TASK ITEM: Copy out all of the data below word for word, leaving out the pictures.

[EXCERPTED RECORDS Boundary: Start]

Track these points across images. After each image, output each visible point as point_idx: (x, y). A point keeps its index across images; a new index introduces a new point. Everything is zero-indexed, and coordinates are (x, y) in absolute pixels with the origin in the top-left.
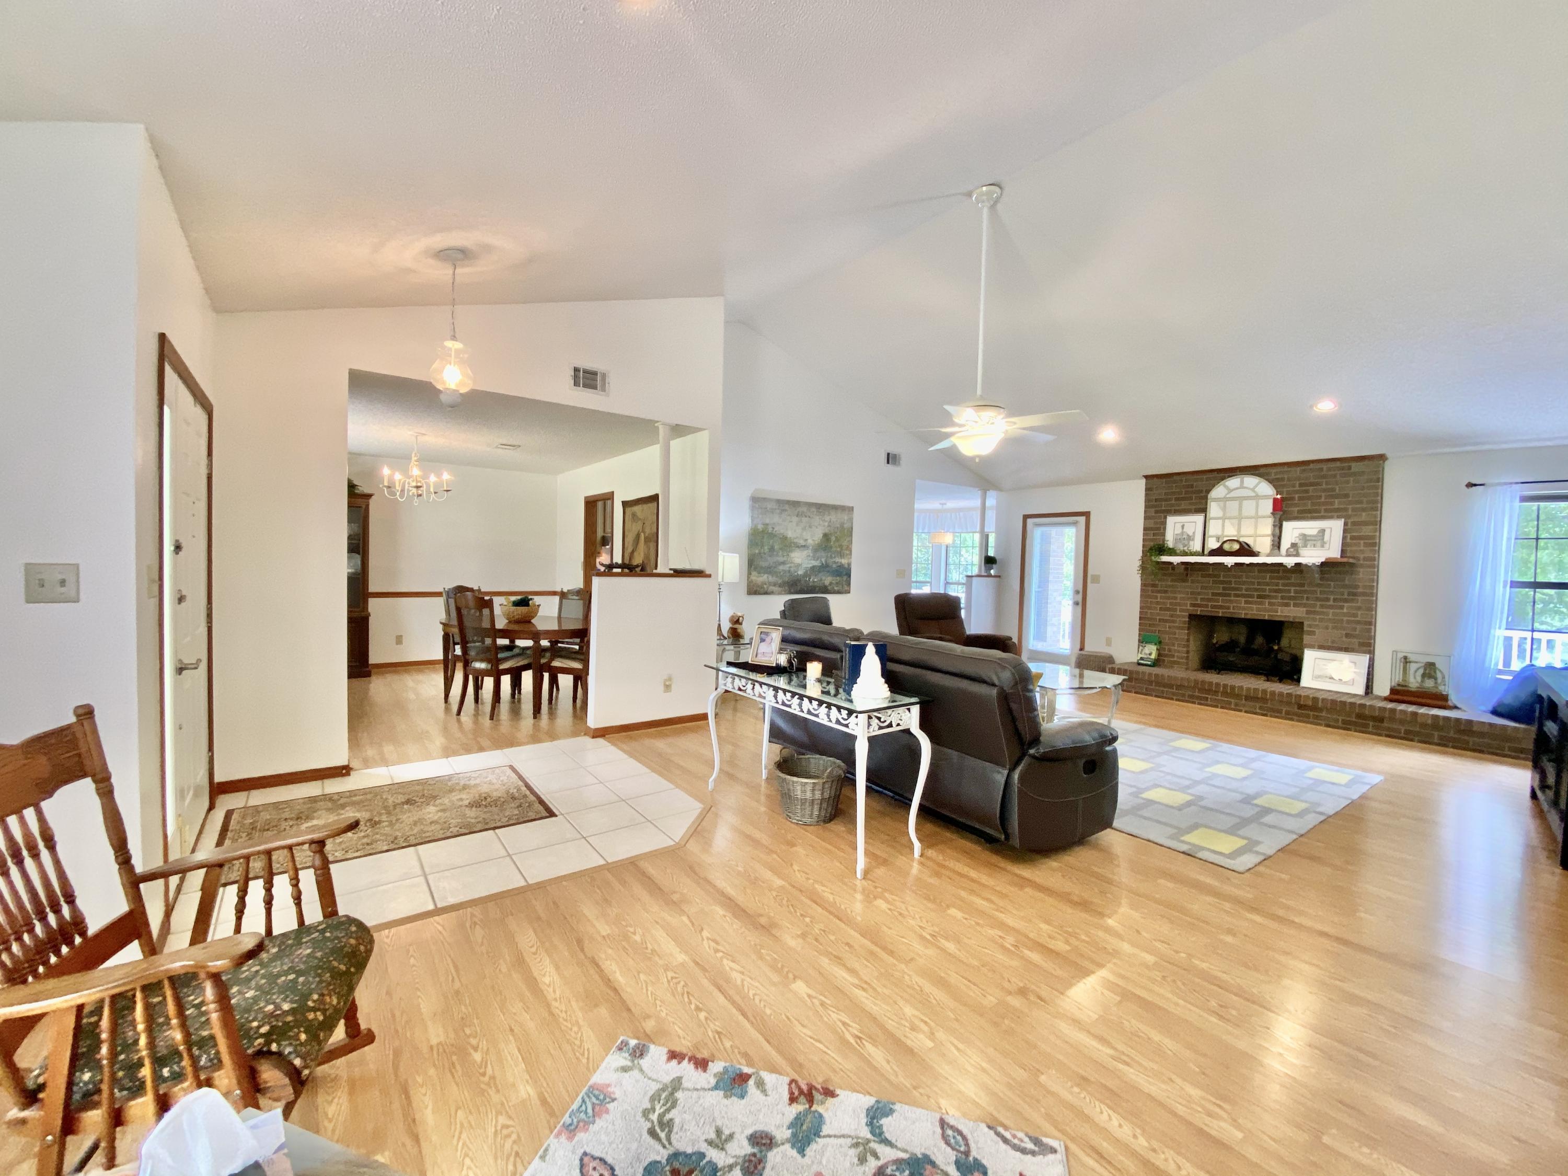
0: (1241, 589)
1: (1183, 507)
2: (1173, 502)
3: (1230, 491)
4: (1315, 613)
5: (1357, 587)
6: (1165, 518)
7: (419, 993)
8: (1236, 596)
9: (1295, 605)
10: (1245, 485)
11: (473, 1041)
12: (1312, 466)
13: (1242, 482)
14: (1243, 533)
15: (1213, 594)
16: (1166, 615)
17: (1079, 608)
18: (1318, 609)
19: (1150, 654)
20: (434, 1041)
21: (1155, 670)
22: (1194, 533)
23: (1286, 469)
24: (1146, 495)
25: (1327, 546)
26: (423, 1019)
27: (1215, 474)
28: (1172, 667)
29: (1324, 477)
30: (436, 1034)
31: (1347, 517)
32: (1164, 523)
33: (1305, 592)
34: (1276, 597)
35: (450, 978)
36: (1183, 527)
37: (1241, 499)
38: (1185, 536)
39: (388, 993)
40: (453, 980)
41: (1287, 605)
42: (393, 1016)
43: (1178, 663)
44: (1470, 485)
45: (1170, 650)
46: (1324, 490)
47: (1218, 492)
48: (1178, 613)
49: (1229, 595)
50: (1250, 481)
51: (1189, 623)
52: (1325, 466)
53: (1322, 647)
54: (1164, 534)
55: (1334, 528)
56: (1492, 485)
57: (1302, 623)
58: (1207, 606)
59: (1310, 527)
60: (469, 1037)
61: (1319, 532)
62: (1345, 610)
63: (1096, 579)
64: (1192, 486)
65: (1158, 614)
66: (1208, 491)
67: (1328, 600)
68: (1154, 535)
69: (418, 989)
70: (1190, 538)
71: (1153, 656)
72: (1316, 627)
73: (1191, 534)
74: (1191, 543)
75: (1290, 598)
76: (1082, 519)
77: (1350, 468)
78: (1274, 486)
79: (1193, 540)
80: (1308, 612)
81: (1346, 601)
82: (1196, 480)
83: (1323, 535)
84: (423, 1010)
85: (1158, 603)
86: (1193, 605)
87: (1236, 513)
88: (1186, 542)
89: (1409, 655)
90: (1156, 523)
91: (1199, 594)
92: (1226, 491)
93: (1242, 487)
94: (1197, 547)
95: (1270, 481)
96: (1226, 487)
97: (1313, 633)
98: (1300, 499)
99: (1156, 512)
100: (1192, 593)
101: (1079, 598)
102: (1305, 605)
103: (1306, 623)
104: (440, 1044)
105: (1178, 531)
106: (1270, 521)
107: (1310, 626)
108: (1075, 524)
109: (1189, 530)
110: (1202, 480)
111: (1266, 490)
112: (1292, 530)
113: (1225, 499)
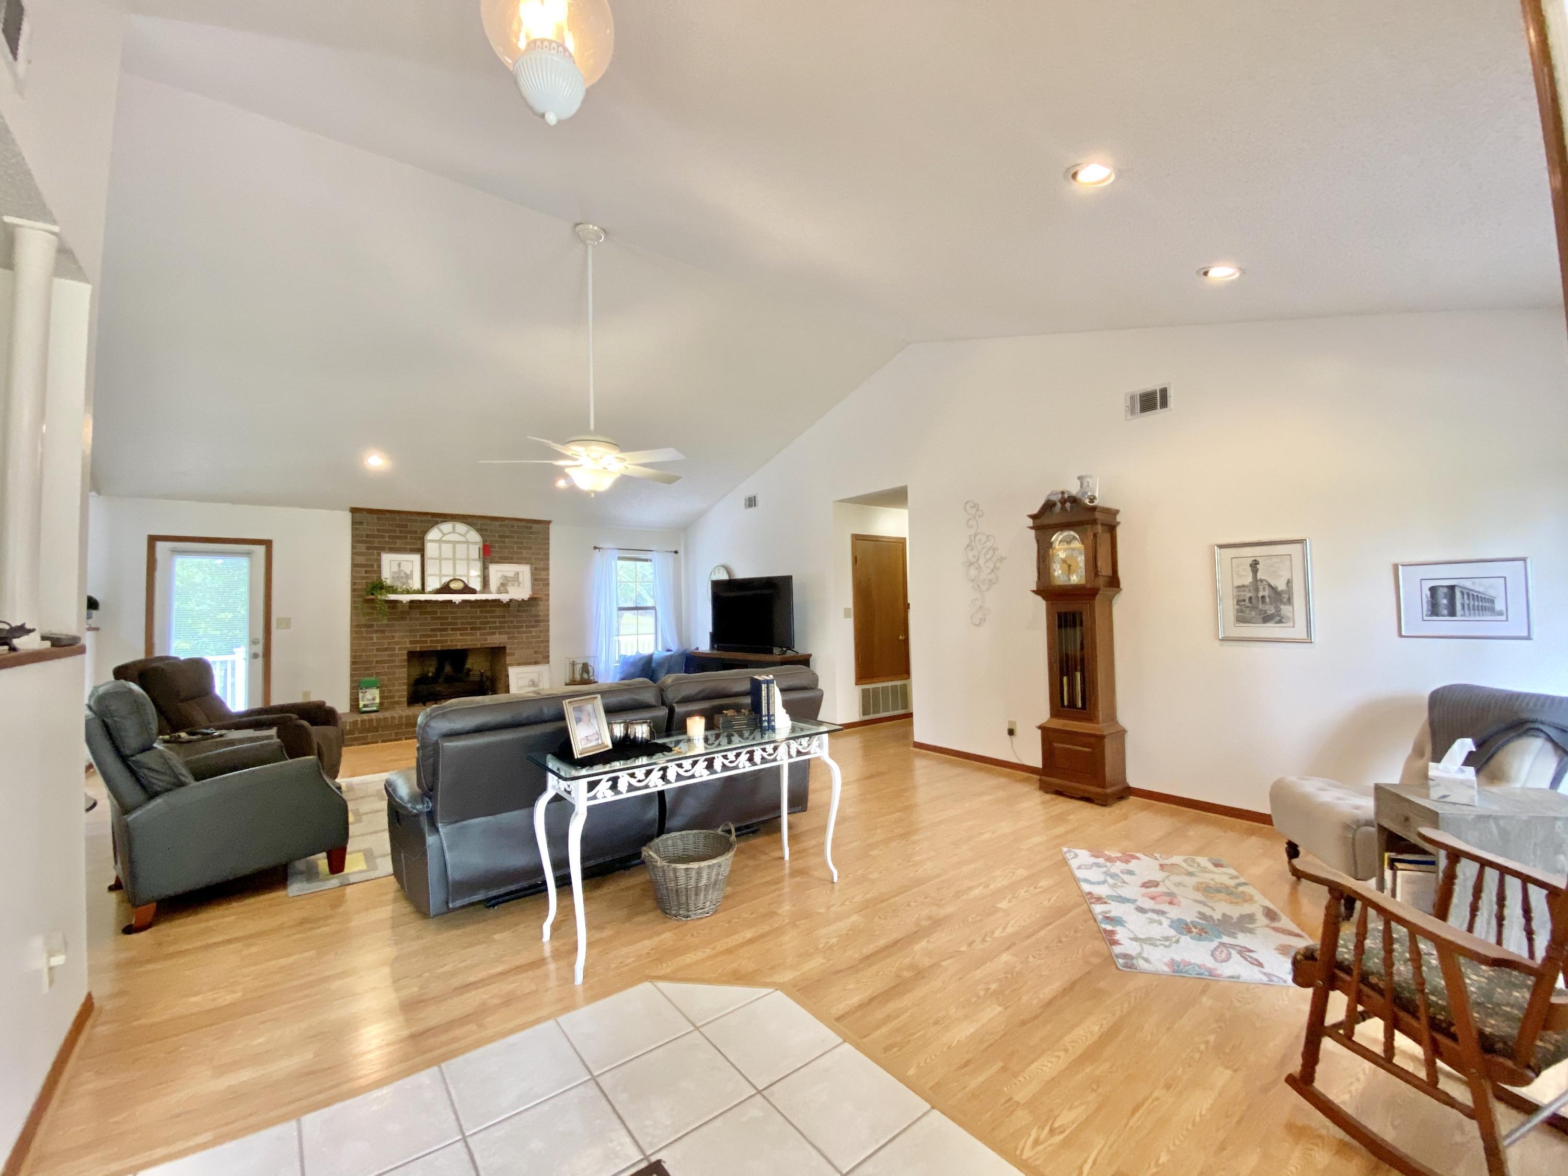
0: (456, 624)
1: (398, 545)
2: (387, 539)
3: (444, 535)
4: (514, 638)
5: (539, 616)
6: (379, 555)
7: (1198, 1119)
8: (453, 629)
9: (499, 633)
10: (457, 530)
11: (1203, 1047)
12: (507, 522)
13: (454, 528)
14: (458, 573)
15: (432, 630)
16: (384, 656)
17: (260, 662)
18: (516, 635)
19: (374, 699)
20: (1229, 1072)
21: (380, 715)
22: (412, 571)
23: (489, 522)
24: (353, 529)
25: (521, 585)
26: (1220, 1094)
27: (429, 518)
28: (394, 708)
29: (515, 532)
30: (1222, 1076)
31: (531, 564)
32: (379, 561)
33: (506, 622)
34: (485, 628)
35: (1156, 1103)
36: (399, 565)
37: (454, 543)
38: (402, 575)
39: (1222, 1148)
40: (1157, 1099)
41: (494, 633)
42: (1239, 1122)
43: (398, 703)
44: (595, 548)
45: (390, 691)
46: (516, 543)
47: (433, 534)
48: (397, 652)
49: (446, 630)
50: (461, 527)
51: (409, 660)
52: (515, 523)
53: (519, 664)
54: (380, 572)
55: (524, 571)
56: (606, 549)
57: (504, 648)
58: (426, 642)
59: (508, 569)
60: (1202, 1053)
61: (515, 574)
62: (533, 634)
63: (286, 623)
64: (406, 526)
65: (376, 656)
66: (425, 532)
67: (522, 627)
68: (366, 572)
69: (1194, 1124)
70: (409, 577)
71: (377, 701)
72: (515, 651)
73: (409, 572)
74: (410, 581)
75: (496, 628)
76: (261, 549)
77: (531, 528)
78: (481, 535)
79: (412, 578)
80: (509, 638)
81: (533, 626)
82: (410, 520)
83: (518, 578)
84: (1210, 1101)
85: (374, 644)
86: (411, 642)
87: (450, 555)
88: (404, 581)
89: (575, 660)
90: (367, 560)
91: (418, 631)
92: (441, 535)
93: (454, 531)
94: (417, 585)
95: (478, 530)
96: (441, 531)
97: (513, 654)
98: (499, 547)
99: (368, 548)
100: (410, 631)
101: (259, 649)
102: (507, 633)
103: (508, 647)
104: (1227, 1068)
105: (395, 568)
106: (479, 565)
107: (511, 648)
108: (248, 554)
109: (406, 568)
110: (416, 521)
111: (475, 536)
112: (497, 571)
113: (440, 541)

[EXCERPTED RECORDS Boundary: End]

SOLUTION FOR THIS EXERCISE:
Track these points across images. After each image, output each visible point as point_idx: (x, y). A point keeps its index across images; a new index introduces a new point. Everything is zero-indexed, and coordinates are (x, y) in absolute pixels with the origin in the top-left.
0: (1241, 589)
1: (1183, 507)
2: (1173, 502)
3: (1230, 491)
4: (1315, 613)
5: (1357, 587)
6: (1165, 518)
7: (419, 993)
8: (1236, 596)
9: (1295, 605)
10: (1245, 485)
11: (473, 1041)
12: (1312, 466)
13: (1242, 482)
14: (1243, 533)
15: (1213, 594)
16: (1166, 615)
17: (1079, 608)
18: (1318, 609)
19: (1150, 654)
20: (434, 1041)
21: (1155, 670)
22: (1194, 533)
23: (1286, 469)
24: (1146, 495)
25: (1327, 546)
26: (423, 1019)
27: (1215, 474)
28: (1172, 667)
29: (1324, 477)
30: (436, 1034)
31: (1347, 517)
32: (1164, 523)
33: (1305, 592)
34: (1276, 597)
35: (450, 978)
36: (1183, 527)
37: (1241, 499)
38: (1185, 536)
39: (388, 993)
40: (453, 980)
41: (1287, 605)
42: (393, 1016)
43: (1178, 663)
44: (1470, 485)
45: (1170, 650)
46: (1324, 490)
47: (1218, 492)
48: (1178, 613)
49: (1229, 595)
50: (1250, 481)
51: (1189, 623)
52: (1325, 466)
53: (1322, 647)
54: (1164, 534)
55: (1334, 528)
56: (1492, 485)
57: (1302, 623)
58: (1207, 606)
59: (1310, 527)
60: (469, 1037)
61: (1319, 532)
62: (1345, 610)
63: (1096, 579)
64: (1192, 486)
65: (1158, 614)
66: (1208, 491)
67: (1328, 600)
68: (1154, 535)
69: (418, 989)
70: (1190, 538)
71: (1153, 656)
72: (1316, 627)
73: (1191, 534)
74: (1191, 543)
75: (1290, 598)
76: (1082, 519)
77: (1350, 468)
78: (1274, 486)
79: (1193, 540)
80: (1308, 612)
81: (1346, 601)
82: (1196, 480)
83: (1323, 535)
84: (423, 1010)
85: (1158, 603)
86: (1193, 605)
87: (1236, 513)
88: (1186, 542)
89: (1409, 655)
90: (1156, 523)
91: (1199, 594)
92: (1226, 491)
93: (1242, 487)
94: (1197, 547)
95: (1270, 481)
96: (1226, 487)
97: (1313, 633)
98: (1300, 499)
99: (1156, 512)
100: (1192, 593)
101: (1079, 598)
102: (1305, 605)
103: (1306, 623)
104: (440, 1044)
105: (1178, 531)
106: (1270, 521)
107: (1310, 626)
108: (1075, 524)
109: (1189, 530)
110: (1202, 480)
111: (1266, 490)
112: (1292, 530)
113: (1225, 499)
0: (456, 624)
1: (398, 545)
2: (387, 539)
3: (444, 535)
4: (514, 638)
5: (539, 616)
6: (379, 555)
7: (1198, 1119)
8: (453, 629)
9: (499, 633)
10: (457, 530)
11: (1203, 1047)
12: (507, 522)
13: (454, 528)
14: (458, 573)
15: (432, 630)
16: (384, 656)
17: (260, 662)
18: (516, 635)
19: (374, 699)
20: (1229, 1072)
21: (380, 715)
22: (412, 571)
23: (489, 522)
24: (353, 529)
25: (521, 585)
26: (1220, 1094)
27: (429, 518)
28: (394, 708)
29: (515, 532)
30: (1222, 1076)
31: (531, 564)
32: (379, 561)
33: (506, 622)
34: (485, 628)
35: (1156, 1103)
36: (399, 565)
37: (454, 543)
38: (402, 575)
39: (1222, 1148)
40: (1157, 1099)
41: (494, 633)
42: (1239, 1122)
43: (398, 703)
44: (595, 548)
45: (390, 691)
46: (516, 543)
47: (433, 534)
48: (397, 652)
49: (446, 630)
50: (461, 527)
51: (409, 660)
52: (515, 523)
53: (519, 664)
54: (380, 572)
55: (524, 571)
56: (606, 549)
57: (504, 648)
58: (426, 642)
59: (508, 569)
60: (1202, 1053)
61: (515, 574)
62: (533, 634)
63: (286, 623)
64: (406, 526)
65: (376, 656)
66: (425, 532)
67: (522, 627)
68: (366, 572)
69: (1194, 1124)
70: (409, 577)
71: (377, 701)
72: (515, 651)
73: (409, 572)
74: (410, 581)
75: (496, 628)
76: (261, 549)
77: (531, 528)
78: (481, 535)
79: (412, 578)
80: (509, 638)
81: (533, 626)
82: (410, 520)
83: (518, 578)
84: (1210, 1101)
85: (374, 644)
86: (411, 642)
87: (450, 555)
88: (404, 581)
89: (575, 660)
90: (367, 560)
91: (418, 631)
92: (441, 535)
93: (454, 531)
94: (417, 585)
95: (478, 530)
96: (441, 531)
97: (513, 654)
98: (499, 547)
99: (368, 548)
100: (410, 631)
101: (259, 649)
102: (507, 633)
103: (508, 647)
104: (1227, 1068)
105: (395, 568)
106: (479, 565)
107: (511, 648)
108: (248, 554)
109: (406, 568)
110: (416, 521)
111: (475, 536)
112: (497, 571)
113: (440, 541)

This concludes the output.